REQUIRED ACTION:
Within the records below, reproduce without change the lines from the line that has "might also be" through the line that has "reaction speed. Random", and only those.

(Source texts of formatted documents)
####################

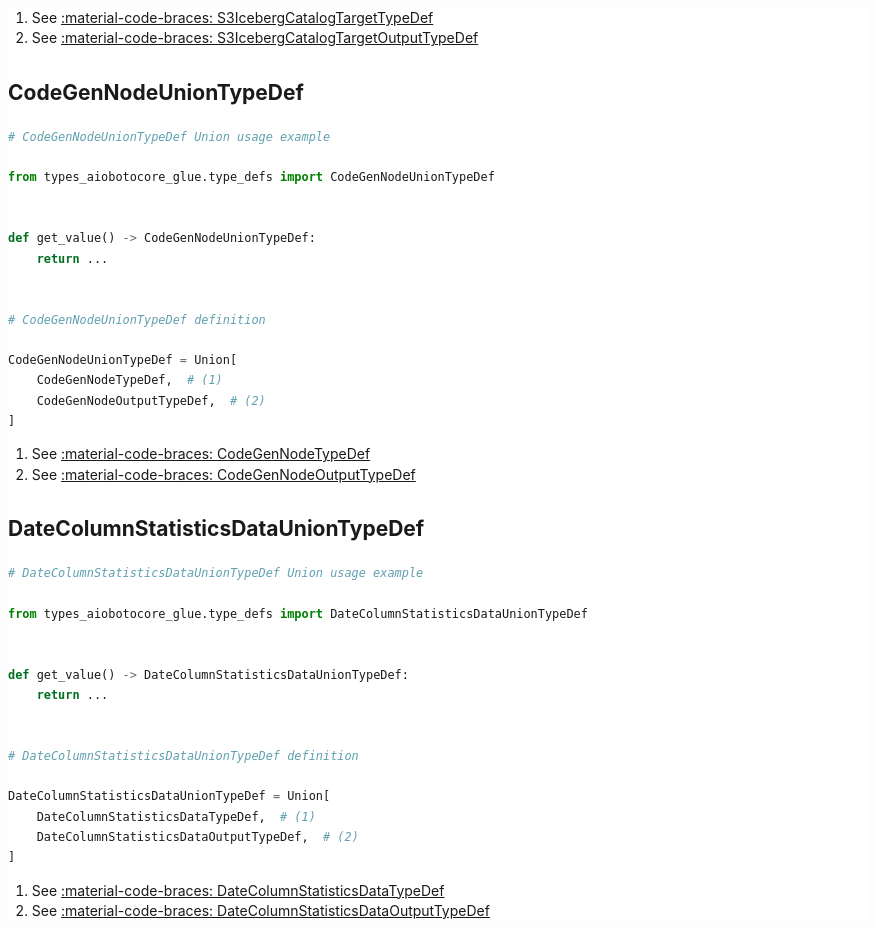 1. See [:material-code-braces: S3IcebergCatalogTargetTypeDef](./type_defs.md#s3icebergcatalogtargettypedef)
2. See [:material-code-braces: S3IcebergCatalogTargetOutputTypeDef](./type_defs.md#s3icebergcatalogtargetoutputtypedef)

## CodeGenNodeUnionTypeDef

```python
# CodeGenNodeUnionTypeDef Union usage example

from types_aiobotocore_glue.type_defs import CodeGenNodeUnionTypeDef


def get_value() -> CodeGenNodeUnionTypeDef:
    return ...


# CodeGenNodeUnionTypeDef definition

CodeGenNodeUnionTypeDef = Union[
    CodeGenNodeTypeDef,  # (1)
    CodeGenNodeOutputTypeDef,  # (2)
]
```

1. See [:material-code-braces: CodeGenNodeTypeDef](./type_defs.md#codegennodetypedef)
2. See [:material-code-braces: CodeGenNodeOutputTypeDef](./type_defs.md#codegennodeoutputtypedef)

## DateColumnStatisticsDataUnionTypeDef

```python
# DateColumnStatisticsDataUnionTypeDef Union usage example

from types_aiobotocore_glue.type_defs import DateColumnStatisticsDataUnionTypeDef


def get_value() -> DateColumnStatisticsDataUnionTypeDef:
    return ...


# DateColumnStatisticsDataUnionTypeDef definition

DateColumnStatisticsDataUnionTypeDef = Union[
    DateColumnStatisticsDataTypeDef,  # (1)
    DateColumnStatisticsDataOutputTypeDef,  # (2)
]
```

1. See [:material-code-braces: DateColumnStatisticsDataTypeDef](./type_defs.md#datecolumnstatisticsdatatypedef)
2. See [:material-code-braces: DateColumnStatisticsDataOutputTypeDef](./type_defs.md#datecolumnstatisticsdataoutputtypedef)
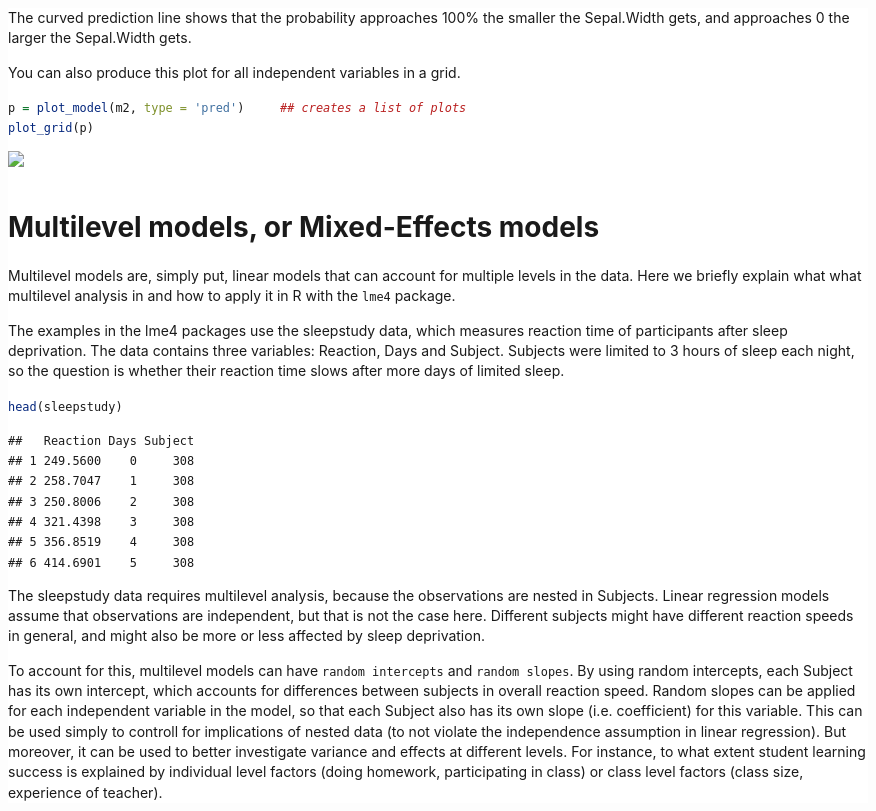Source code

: The curved prediction line shows that the probability approaches 100%
the smaller the Sepal.Width gets, and approaches 0 the larger the
Sepal.Width gets.

You can also produce this plot for all independent variables in a grid.

``` r
p = plot_model(m2, type = 'pred')     ## creates a list of plots
plot_grid(p)
```

<img src="img/fitting_glm_grid-1.png" style="display: block; margin: auto;" />

# Multilevel models, or Mixed-Effects models

Multilevel models are, simply put, linear models that can account for
multiple levels in the data. Here we briefly explain what what
multilevel analysis in and how to apply it in R with the `lme4` package.

The examples in the lme4 packages use the sleepstudy data, which
measures reaction time of participants after sleep deprivation. The data
contains three variables: Reaction, Days and Subject. Subjects were
limited to 3 hours of sleep each night, so the question is whether their
reaction time slows after more days of limited sleep.

``` r
head(sleepstudy)
```

    ##   Reaction Days Subject
    ## 1 249.5600    0     308
    ## 2 258.7047    1     308
    ## 3 250.8006    2     308
    ## 4 321.4398    3     308
    ## 5 356.8519    4     308
    ## 6 414.6901    5     308

The sleepstudy data requires multilevel analysis, because the
observations are nested in Subjects. Linear regression models assume
that observations are independent, but that is not the case here.
Different subjects might have different reaction speeds in general, and
might also be more or less affected by sleep deprivation.

To account for this, multilevel models can have `random intercepts` and
`random slopes`. By using random intercepts, each Subject has its own
intercept, which accounts for differences between subjects in overall
reaction speed. Random slopes can be applied for each independent
variable in the model, so that each Subject also has its own slope
(i.e. coefficient) for this variable. This can be used simply to
controll for implications of nested data (to not violate the
independence assumption in linear regression). But moreover, it can be
used to better investigate variance and effects at different levels. For
instance, to what extent student learning success is explained by
individual level factors (doing homework, participating in class) or
class level factors (class size, experience of teacher).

####################

EXERCISE ANSWER:
might also be more or less affected by sleep deprivation.

To account for this, multilevel models can have `random intercepts` and
`random slopes`. By using random intercepts, each Subject has its own
intercept, which accounts for differences between subjects in overall
reaction speed. Random slopes can be applied for each independent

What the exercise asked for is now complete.